● **WHAT THE EXERCISE ASKS**: From the abstract on grassland acidification and soil nitrogen, explain in one to three sentences why acidification weakens nitrogen retention linked to clay minerals.

● **EXTRACT**:
----------------------------------------
Altered soil nitrogen retention by grassland acidification from near-neutral to acidic conditions: A plant-soil-microbe perspective

Abstract

Grassland ecosystems are facing soil acidification, occurring either rapidly or gradually, alongside the persistent threats of acid deposition and nitrogen (N) pollution. However, the understanding of how grassland soils retain N in response to acidification remains limited, despite its critical importance in providing essential services in these ecosystems. Considering the prevalence of near-neutral or weak-acidic (e.g., pH 6) soils in grasslands worldwide, we aim to predict the pathways through which grassland acidification alters soil N retention. Firstly, as soil fungal proportions increase, the carbon:nitrogen ratios of the microbial community also rise, leading to a downregulation of microbial N uptake and retention. Secondly, grassland acidification weakens the stability of soil organic matter (SOM) by physically and chemically dissolving its components, but also conserves SOM by hindering biological mineralization, thereby enhancing N retention. Thirdly, acidification damages 2:1 clay minerals and causes occupation of exchangeable positions by H+, liberating fixed ammonium and subsequently attenuating grassland soil N retention. Fourthly, acidification leads to the breakup of macroaggregates, exposing SOM to microbial attack but also compromising microbial habitats and activity, resulting in uncertainty in grassland N retention. Fifthly, dominant plant stress-tolerators allocate more N aboveground as less decomposable defensive metabolites, reducing the risk of N loss during grassland litter degradation. Overall, in future research, it is crucial to focus on anticipating the changes in soil N retention under acidification, highlighting the synergistic or antagonistic interactions among the reviewed grassland modulators/processes, and quantifying the impacts of declined N deposition on grassland soil N retention and cycling, given the current and recent past stable or even declined atmospheric N deposition in many regions.
----------------------------------------
● **RAW DATA**:
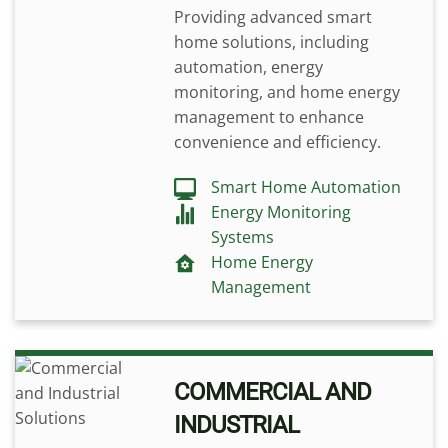
Providing advanced smart
home solutions, including
automation, energy
monitoring, and home energy
management to enhance
convenience and efficiency.
Smart Home Automation
Energy Monitoring
Systems
Home Energy
Management
COMMERCIAL AND
INDUSTRIAL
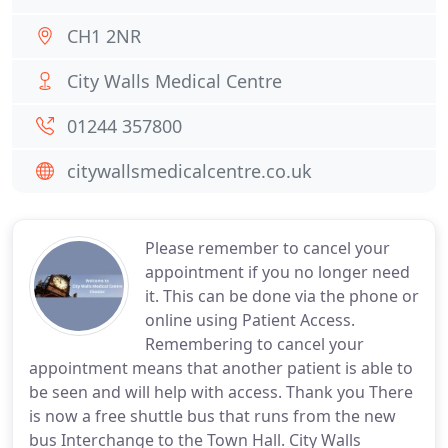
CH1 2NR
City Walls Medical Centre
01244 357800
citywallsmedicalcentre.co.uk
Please remember to cancel your
appointment if you no longer need
it. This can be done via the phone or
online using Patient Access.
Remembering to cancel your
appointment means that another patient is able to
be seen and will help with access. Thank you There
is now a free shuttle bus that runs from the new
bus Interchange to the Town Hall. City Walls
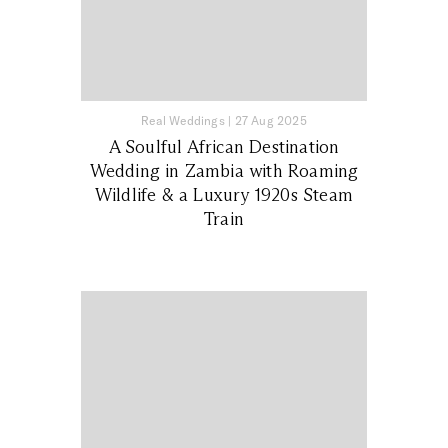
Real Weddings
|
27 Aug 2025
A Soulful African Destination
Wedding in Zambia with Roaming
Wildlife & a Luxury 1920s Steam
Train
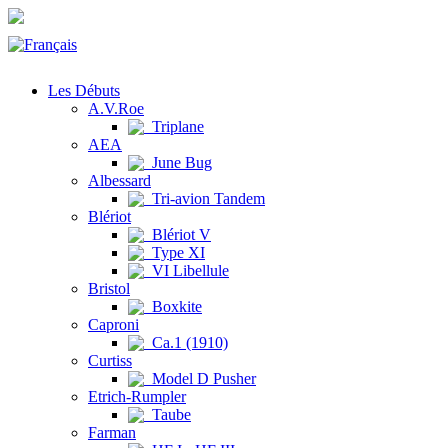
Les Débuts
A.V.Roe
Triplane
AEA
June Bug
Albessard
Tri-avion Tandem
Blériot
Blériot V
Type XI
VI Libellule
Bristol
Boxkite
Caproni
Ca.1 (1910)
Curtiss
Model D Pusher
Etrich-Rumpler
Taube
Farman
----------------------------------------
● **RESPONSE TO THE TASK**: Acidification damages 2:1 clay minerals and causes H+ to occupy exchangeable positions. This liberates fixed ammonium and so attenuates grassland soil nitrogen retention.